Saturday, August 6, 2022

#219 / Coming Unstuck

 

Reading The New Yorker Magazine on a regular basis is an easy way to access the intellectual debates and discussions taking place in contemporary American society. The New Yorker is structured as follows: (1) A Table Of Contents; (2) A list of Contributors; (3) "The Mail" (basically what would be called "Letters to the Editor" in a newspaper); (4) "Goings On About Town," a listing of theatre, dance, music, and gallery events the magazine thinks worth noting; (5) "Tables For Two," a restaurant review; (6) "The Talk Of The Town," short commentaries on national and New York City topics, some profoundly serious and others with a comic cast; (7) The rest of the magazine, which includes articles about almost everything: movies, medicine, sports, books, personal profiles, puzzles, and cartoons - not to mention poetry and fiction.
 
"The Talk Of The Town" section of the August 8, 2022, edition of The New Yorker begins with a "Comment" by Bill McKibben. In the print version of the magazine, McKibben's Comment is headlined, "Highs And Lows." You can probably slip by any paywall in place and read McKibben's Comment by clicking that link. 
 
Here is what McKibben says about the truly extraordinary temperatures recorded in the Midlands of England in late July of this year, where monthly temperature records have been maintained since 1659 and where daily recorded temperature data has been tallied since 1772:

Until last month, the highest daily mean ever measured there was 25.2 degrees Celsius, or about 77.4 degrees Fahrenheit, in August of 2020. Then, on July 19th, as an epic heat wave swept across the British Isles, the mark was reset at 28.1 Celsius, or 82.6 Fahrenheit. If that hadn’t happened, topping the previous high by a full 5.2 degrees Fahrenheit would have seemed statistically impossible. The fact that it did happen is frightening—a sign of a world coming unstuck.
 
In case you have been feeling that the world might be "coming unstuck," join the crowd. We tend to feel that the world is "coming unstuck" because it is!

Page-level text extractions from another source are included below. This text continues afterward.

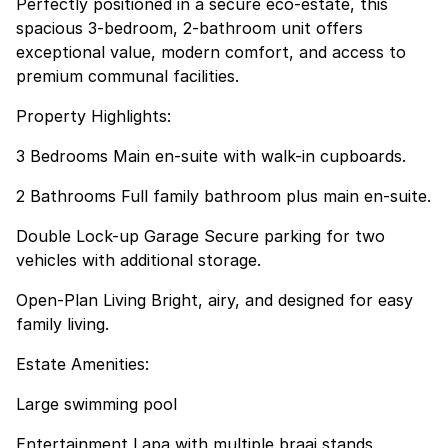
Perfectly positioned in a secure eco-estate, this
spacious 3-bedroom, 2-bathroom unit offers
exceptional value, modern comfort, and access to
premium communal facilities.
Property Highlights:
3 Bedrooms Main en-suite with walk-in cupboards.
2 Bathrooms Full family bathroom plus main en-suite.
Double Lock-up Garage Secure parking for two
vehicles with additional storage.
Open-Plan Living Bright, airy, and designed for easy
family living.
Estate Amenities:
Large swimming pool
Entertainment Lapa with multiple braai stands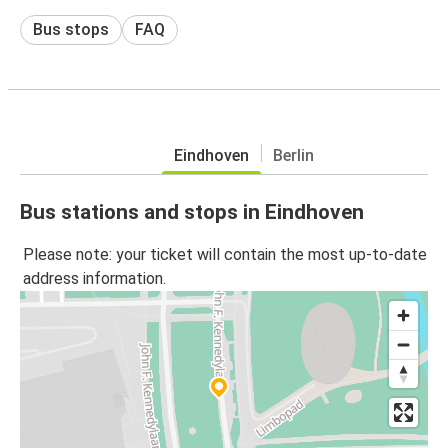
Bus stops
FAQ
Eindhoven
Berlin
Bus stations and stops in Eindhoven
Please note: your ticket will contain the most up-to-date
address information.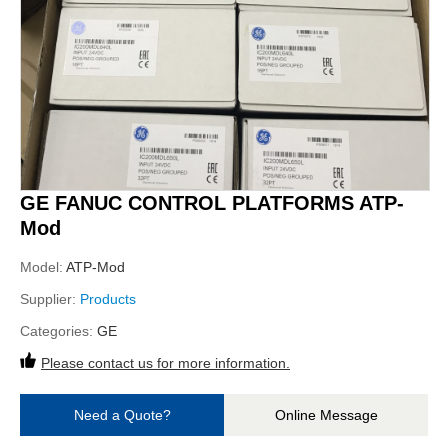
GE FANUC CONTROL PLATFORMS ATP-
Mod
Model:
ATP-Mod
Supplier:
Products
Categories:
GE
Please contact us for more information.
Need a Quote?
Online Message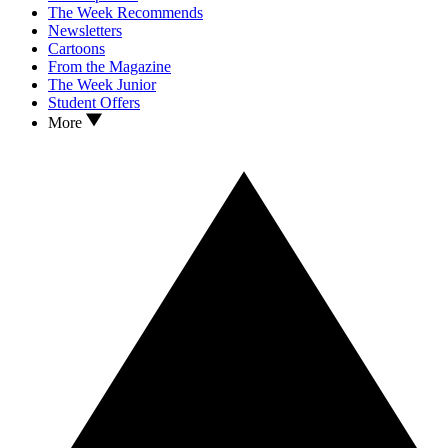
The Week Recommends
Newsletters
Cartoons
From the Magazine
The Week Junior
Student Offers
More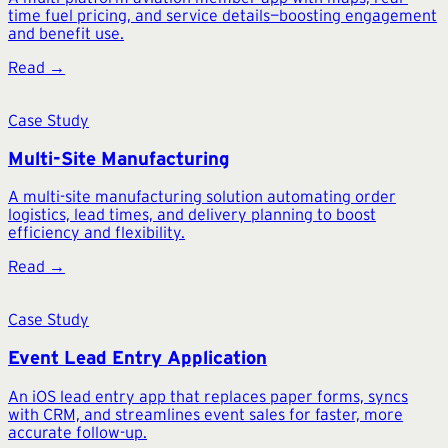
time fuel pricing, and service details—boosting engagement
and benefit use.
Read →
Case Study
Multi-Site Manufacturing
A multi-site manufacturing solution automating order
logistics, lead times, and delivery planning to boost
efficiency and flexibility.
Read →
Case Study
Event Lead Entry Application
An iOS lead entry app that replaces paper forms, syncs
with CRM, and streamlines event sales for faster, more
accurate follow-up.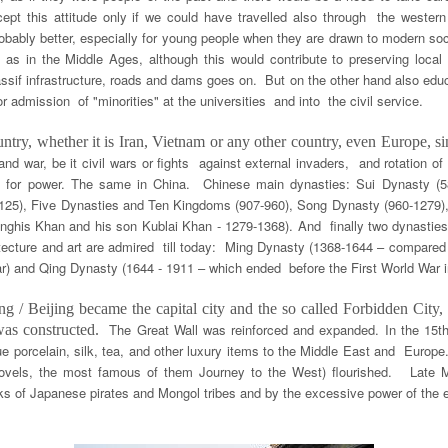
cept this attitude only if we could have travelled also through the western
robably better, especially for young people when they are drawn to modern socie
y as in the Middle Ages, although this would contribute to preserving local t
massif infrastructure, roads and dams goes on. But on the other hand also edu
 admission of "minorities" at the universities and into the civil service.
try, whether it is Iran, Vietnam or any other country, even Europe, s
and war, be it civil wars or fights against external invaders, and rotation
ek for power. The same in China. Chinese main dynasties: Sui Dynasty (
125), Five Dynasties and Ten Kingdoms (907-960), Song Dynasty (960-1279),
enghis Khan and his son Kublai Khan - 1279-1368). And finally two dynastie
tecture and art are admired till today: Ming Dynasty (1368-1644 – compared
War) and Qing Dynasty (1644 - 1911 – which ended before the First World War i
g / Beijing became the capital city and the so called Forbidden City
The Great Wall was reinforced and expanded. In the 15t
 was constructed.
ue porcelain, silk, tea, and other luxury items to the Middle East and Europe
 novels, the most famous of them Journey to the West) flourished. Lat
ks of Japanese pirates and Mongol tribes and by the excessive power of the e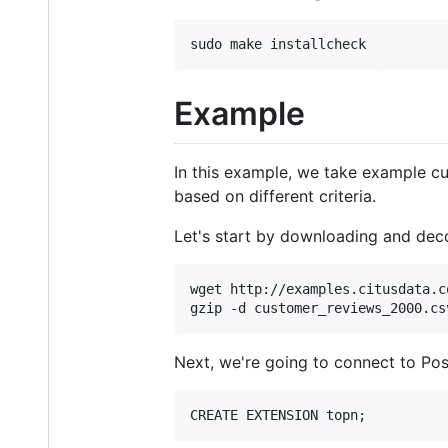
Example
In this example, we take example c
based on different criteria.
Let's start by downloading and deco
wget http://examples.citusdata.c
Next, we're going to connect to Po
CREATE EXTENSION topn;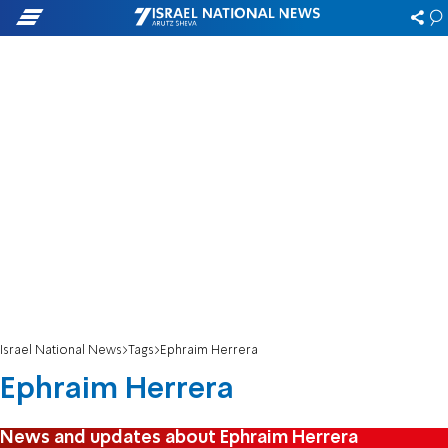
Israel National News
Tags
Ephraim Herrera
Ephraim Herrera
News and updates about Ephraim Herrera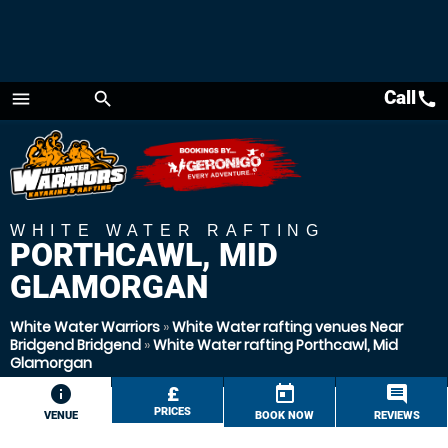
Call
call
menu
search
Menu
WHITE WATER RAFTING
PORTHCAWL, MID
GLAMORGAN
White Water Warriors
»
White Water rafting venues Near
Bridgend Bridgend
»
White Water rafting Porthcawl, Mid
Glamorgan
information
£
today
comment
PRICES
VENUE
BOOK NOW
REVIEWS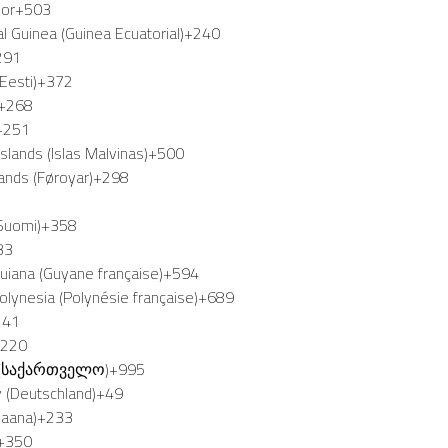
dor
+503
al Guinea (Guinea Ecuatorial)
+240
291
Eesti)
+372
+268
+251
Islands (Islas Malvinas)
+500
lands (Føroyar)
+298
(Suomi)
+358
33
uiana (Guyane française)
+594
olynesia (Polynésie française)
+689
241
+220
 (საქართველო)
+995
 (Deutschland)
+49
Gaana)
+233
+350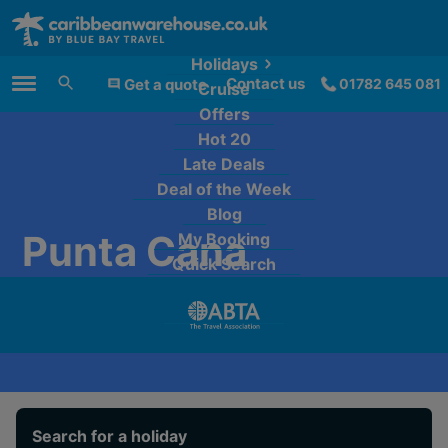
Holidays
Contact us
Get a quote
01782 645 081
Cruise
Main Menu
Offers
Hot 20
Late Deals
Deal of the Week
Blog
Punta Cana
My Booking
Quick Search
Search for a holiday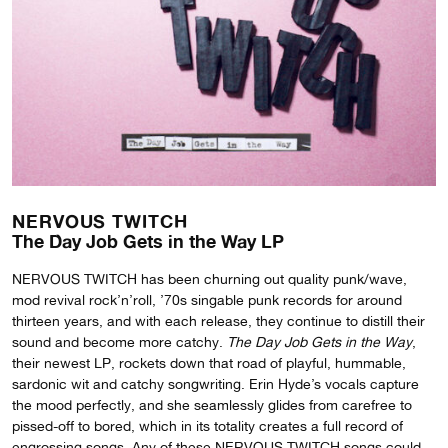
NERVOUS TWITCH
The Day Job Gets in the Way LP
NERVOUS TWITCH has been churning out quality punk/wave,
mod revival rock’n’roll, ’70s singable punk records for around
thirteen years, and with each release, they continue to distill their
sound and become more catchy.
The Day Job Gets in the Way
,
their newest LP, rockets down that road of playful, hummable,
sardonic wit and catchy songwriting. Erin Hyde’s vocals capture
the mood perfectly, and she seamlessly glides from carefree to
pissed-off to bored, which in its totality creates a full record of
engrossing songs. Any of these NERVOUS TWITCH songs could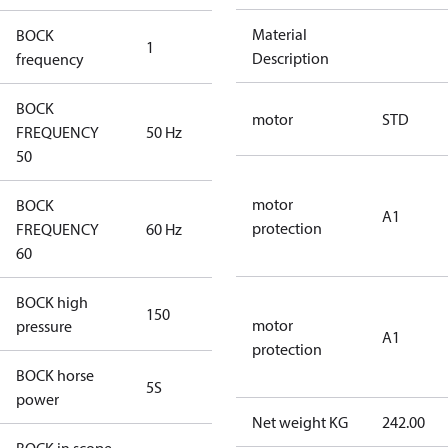
Material
BOCK
1
50 Hz
Description
frequency
BOCK
motor
STD
FREQUENCY
50 Hz
50 Hz
50
motor
BOCK
A1
protection
FREQUENCY
60 Hz
60 Hz
60
BOCK high
150
150
motor
pressure
A1
protection
BOCK horse
5S
5S
power
Net weight KG
242.00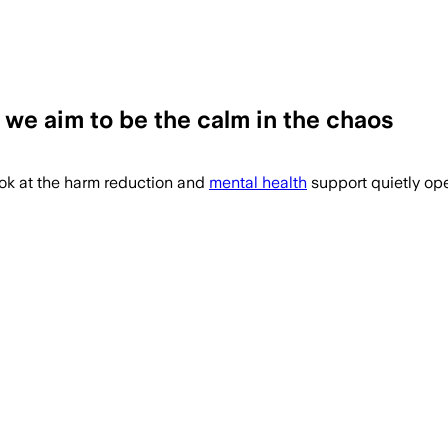
 we aim to be the calm in the chaos
ook at the harm reduction and
mental health
support quietly ope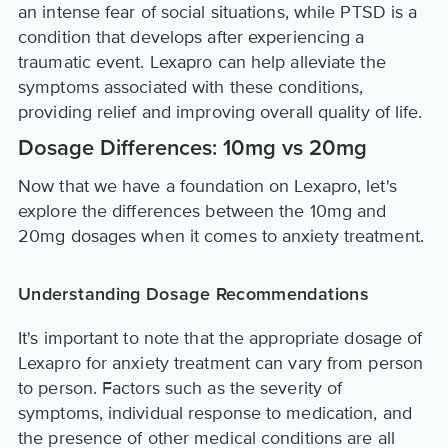
an intense fear of social situations, while PTSD is a
condition that develops after experiencing a
traumatic event. Lexapro can help alleviate the
symptoms associated with these conditions,
providing relief and improving overall quality of life.
Dosage Differences: 10mg vs 20mg
Now that we have a foundation on Lexapro, let's
explore the differences between the 10mg and
20mg dosages when it comes to anxiety treatment.
Understanding Dosage Recommendations
It's important to note that the appropriate dosage of
Lexapro for anxiety treatment can vary from person
to person. Factors such as the severity of
symptoms, individual response to medication, and
the presence of other medical conditions are all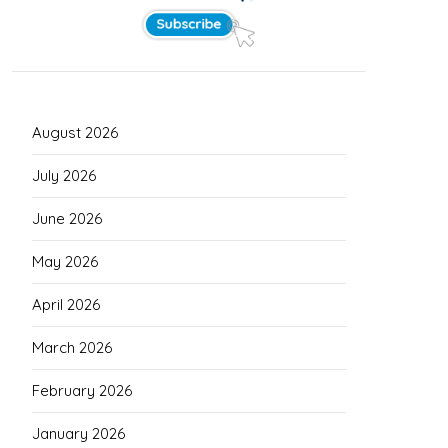
August 2026
July 2026
June 2026
May 2026
April 2026
March 2026
February 2026
January 2026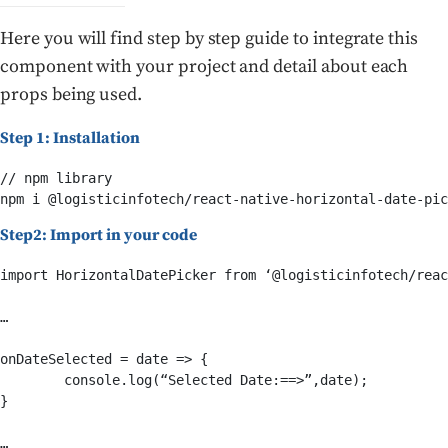
Here you will find step by step guide to integrate this
component with your project and detail about each
props being used.
Step 1: Installation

McKibben goes on, after the rather dire first part of his Comment, to give us some "good news" and some "bad news." McKibben says, by way of "good news," that the climate bill now pending in Congress is, taken as a whole, a "triumph." The bill is "the most ambitious climate package ever passed in the U.S., and would allow the country to resume a credible role as an environmental leader."
 
McKibben does note that the bill reflects the "lingering power of the fossil-fuel industry." Nonetheless, he says, "assuming that the Democrats stand together," the overall impact will be "worth it, in carbon terms," though "there's no denying that it will set a problematic example around the world."
 
The latest news is that the Democrats are, indeed, going to "stand together." Joe Manchin is on board, and Arizona Senator Krysten Sinema has now announced that she will support the bill, too, since Democratic leaders "agreed to drop a $14 billion tax increase on some wealthy hedge fund managers and private equity executives that she had opposed, change the structure of a 15 percent minimum tax on corporations, and include drought money to benefit Arizona."
 
So, that's the "good news." The "bad news" that McKibben delivers is about what is happening elsewhere in the world:

Last week, the Democratic Republic of the Congo announced that it hopes to become “the new destination for oil investments,” and scheduled an auction of oil and gas leases in its vast rain forest, including parts of the biologically diverse Virunga National Park, a sanctuary for endangered mountain gorillas. The government also aims to allow drilling in the nation’s extensive peatlands, which are an effective storehouse for carbon; in fact, they hold as much carbon as the entire world emits in three years.
Opening the region up to drilling wouldn’t just add fuel to the fire—it would shut off a hose that fights the flames. Still, in addition to doing whatever is possible to dissuade the D.R.C. from allowing that, it’s worth viewing the announcement as a trolling of other nations, such as this one, that continue to think they have a right to expand fossil-fuel production. Tosi Mpanu-Mpanu, Congo’s longtime climate representative, has been at every big global climate meeting since 2007, so he no doubt knew exactly how much controversy he’d unleash when he told a reporter from the Times last week that his country’s priority is to generate revenue to fight poverty—“not to save the planet.”
 
There would be a way to prevent the kind of oil company activities in the Congo that McKibben indicates are just around the corner. However, the United States government would have to apply "sanctions" to any fossil fuel company that tried to do what McKibben says they're planning to do. 
 
How likely is that? Given what seems like the rather significant "lingering power" of the oil companies in this country, I wouldn't bet on our ability to do what needs to be done. As McKibben observes, we're not cutting back on new oil production efforts in the United States. Until we do that, the chance that we can stop expansion elsewhere in the world is, to use McKibben's word, "problematic." 
 
In short, as I read McKibben's Comment, the "bad news" may outweigh the "good news." And if that's the case, the World of Nature, upon which we absolutely depend, for everything, is going to continue to "come unstuck."